Making Law Through Executive Orders Is Unconstitutional

Making Law Through Executive Orders Is Unconstitutional
by JBS President John F. McManus

In his 2014 State of the Union Speech, President Barack Obama asserted that he would “take steps without legislation” to accomplish his goals. He had earlier mentioned using his “pen” to force his will on the American people. He referred, of course, to the practice of making law by decree in the form of presidential executive orders.

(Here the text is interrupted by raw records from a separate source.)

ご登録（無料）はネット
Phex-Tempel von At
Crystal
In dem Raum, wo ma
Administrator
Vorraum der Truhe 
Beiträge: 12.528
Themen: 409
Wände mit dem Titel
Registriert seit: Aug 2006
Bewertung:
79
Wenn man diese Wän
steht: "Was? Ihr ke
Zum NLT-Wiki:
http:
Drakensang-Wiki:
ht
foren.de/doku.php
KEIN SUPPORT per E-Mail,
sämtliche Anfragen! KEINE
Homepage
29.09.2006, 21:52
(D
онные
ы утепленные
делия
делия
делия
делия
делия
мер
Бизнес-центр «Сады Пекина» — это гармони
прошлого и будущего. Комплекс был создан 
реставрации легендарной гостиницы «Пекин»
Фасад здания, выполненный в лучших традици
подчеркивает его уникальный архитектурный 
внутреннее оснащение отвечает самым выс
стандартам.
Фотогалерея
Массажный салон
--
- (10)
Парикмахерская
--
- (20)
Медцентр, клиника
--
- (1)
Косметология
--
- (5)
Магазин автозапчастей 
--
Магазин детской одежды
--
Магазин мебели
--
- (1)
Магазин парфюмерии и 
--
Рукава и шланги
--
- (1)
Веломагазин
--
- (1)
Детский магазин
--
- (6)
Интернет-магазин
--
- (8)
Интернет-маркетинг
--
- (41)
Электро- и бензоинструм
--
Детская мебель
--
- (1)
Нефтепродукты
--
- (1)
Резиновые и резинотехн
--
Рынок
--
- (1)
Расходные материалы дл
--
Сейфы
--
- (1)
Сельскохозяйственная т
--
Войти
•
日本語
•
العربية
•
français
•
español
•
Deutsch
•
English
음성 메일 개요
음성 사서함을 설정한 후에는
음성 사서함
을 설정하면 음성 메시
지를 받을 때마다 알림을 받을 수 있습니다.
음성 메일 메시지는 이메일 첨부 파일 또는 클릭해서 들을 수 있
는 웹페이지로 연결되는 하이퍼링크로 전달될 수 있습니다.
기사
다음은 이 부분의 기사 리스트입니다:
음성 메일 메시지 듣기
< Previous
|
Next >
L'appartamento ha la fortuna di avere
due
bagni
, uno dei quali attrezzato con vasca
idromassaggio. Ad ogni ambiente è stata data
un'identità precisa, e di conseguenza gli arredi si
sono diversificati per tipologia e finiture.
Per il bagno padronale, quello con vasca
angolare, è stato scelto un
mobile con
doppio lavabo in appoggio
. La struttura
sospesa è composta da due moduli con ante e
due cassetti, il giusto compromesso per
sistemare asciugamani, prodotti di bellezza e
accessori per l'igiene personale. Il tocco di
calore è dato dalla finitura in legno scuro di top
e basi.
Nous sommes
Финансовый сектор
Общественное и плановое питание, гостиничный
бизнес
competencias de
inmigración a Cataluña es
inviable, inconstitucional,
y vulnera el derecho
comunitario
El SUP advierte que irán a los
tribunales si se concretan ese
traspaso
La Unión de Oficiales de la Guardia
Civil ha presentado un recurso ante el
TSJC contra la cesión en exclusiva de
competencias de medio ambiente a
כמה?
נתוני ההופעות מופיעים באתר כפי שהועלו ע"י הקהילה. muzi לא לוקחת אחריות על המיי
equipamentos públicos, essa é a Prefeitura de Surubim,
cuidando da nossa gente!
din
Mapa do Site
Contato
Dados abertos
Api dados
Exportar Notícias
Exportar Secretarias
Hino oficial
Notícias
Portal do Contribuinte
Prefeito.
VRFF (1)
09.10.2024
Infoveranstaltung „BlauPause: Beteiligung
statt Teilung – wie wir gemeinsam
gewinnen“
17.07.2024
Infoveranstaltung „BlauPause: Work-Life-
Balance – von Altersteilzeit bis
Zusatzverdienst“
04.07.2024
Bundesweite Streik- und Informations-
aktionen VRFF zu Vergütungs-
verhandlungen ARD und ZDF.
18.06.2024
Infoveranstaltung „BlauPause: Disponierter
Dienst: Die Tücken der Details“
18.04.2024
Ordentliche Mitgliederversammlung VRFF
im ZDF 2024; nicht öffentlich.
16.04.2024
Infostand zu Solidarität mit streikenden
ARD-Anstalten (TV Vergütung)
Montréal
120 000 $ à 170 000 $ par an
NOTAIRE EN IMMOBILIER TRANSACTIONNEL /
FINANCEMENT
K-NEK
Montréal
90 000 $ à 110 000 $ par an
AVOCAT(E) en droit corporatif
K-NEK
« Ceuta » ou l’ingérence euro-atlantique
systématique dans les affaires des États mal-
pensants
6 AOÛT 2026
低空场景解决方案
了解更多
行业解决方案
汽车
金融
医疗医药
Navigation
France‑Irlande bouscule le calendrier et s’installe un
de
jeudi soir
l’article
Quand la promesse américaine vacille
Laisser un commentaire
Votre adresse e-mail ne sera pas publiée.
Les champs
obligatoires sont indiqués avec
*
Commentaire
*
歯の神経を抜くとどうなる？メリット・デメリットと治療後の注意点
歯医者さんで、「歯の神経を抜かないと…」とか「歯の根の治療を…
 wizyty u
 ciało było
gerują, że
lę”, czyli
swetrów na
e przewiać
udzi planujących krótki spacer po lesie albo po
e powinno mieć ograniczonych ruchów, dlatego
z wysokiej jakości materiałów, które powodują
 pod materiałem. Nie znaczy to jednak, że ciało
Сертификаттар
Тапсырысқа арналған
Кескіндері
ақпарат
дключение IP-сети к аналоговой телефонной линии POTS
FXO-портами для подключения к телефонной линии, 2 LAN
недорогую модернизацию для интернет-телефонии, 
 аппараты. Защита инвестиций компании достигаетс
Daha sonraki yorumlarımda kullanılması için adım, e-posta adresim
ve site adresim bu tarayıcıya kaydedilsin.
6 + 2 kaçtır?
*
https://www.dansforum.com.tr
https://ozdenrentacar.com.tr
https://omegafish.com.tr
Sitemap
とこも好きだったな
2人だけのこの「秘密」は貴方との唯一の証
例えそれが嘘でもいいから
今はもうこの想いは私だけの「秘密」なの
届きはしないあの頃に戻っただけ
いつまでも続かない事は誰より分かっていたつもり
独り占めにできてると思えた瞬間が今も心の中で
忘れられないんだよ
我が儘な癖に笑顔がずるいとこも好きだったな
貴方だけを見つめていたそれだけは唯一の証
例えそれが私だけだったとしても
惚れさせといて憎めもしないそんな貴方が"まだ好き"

Obama would hardly be the first to force his will on our nation. George Washington thought he could do so when, in 1793, he proclaimed neutrality in the war between France and England. In doing so, he usurped authority belonging to Congress. Madison and Jefferson vehemently protested because the president’s order bound every American, not just government workers. They knew that it would be proper for a president, acting much the same as a corporation leader would act, to issue an order binding workers under his command. But he could not legally bind the hands of all Americans with an executive order.

When a citizen violated Washington’s neutrality executive order, he was arrested and tried for his action. But a federal court acquitted him on the grounds that a presidential decree aimed at all Americans was an invalid exercise of authority. (Would that we had federal justices who would similarly view presidential wrong-doing!) A chastened Washington then asked Congress to replace his order with its own legislation accomplishing the goal in a constitutional manner, and Congress did as requested. Washington issued no further executive orders aimed at the people.

But many future presidents have employed executive orders – all with no constitutional authority. Franklin Delano Roosevelt issued more than a thousand. Yet, Article I, Section 1, Sentence 1 of the Constitution states that “All legislative power” resides in Congress. Law-making by the Executive Branch violates that very clear mandate.

During the Clinton presidency, aide Paul Begala praised his boss’s reliance on the practice. He actually stated, “Stroke of the pen; law of the land, kinda cool.” But Democrats are not alone in employing this violation of the Constitution. In 1970, President Nixon used his pen to issue an executive order creating the Environmental Protection Agency. Every president during the 20th century engaged in the practice.

It can’t be stated too often that law-making is the sole prerogative of the Legislative Branch. But when that branch allows the executive-order practice to continue, it even escalates. As long as congressional failure to assert its sole authorized power is allowed to continue, executive orders will continue to saddle the American people with rules and regulations that might never have arisen had the Constitution’s very first sentence (after the Preamble) been obeyed.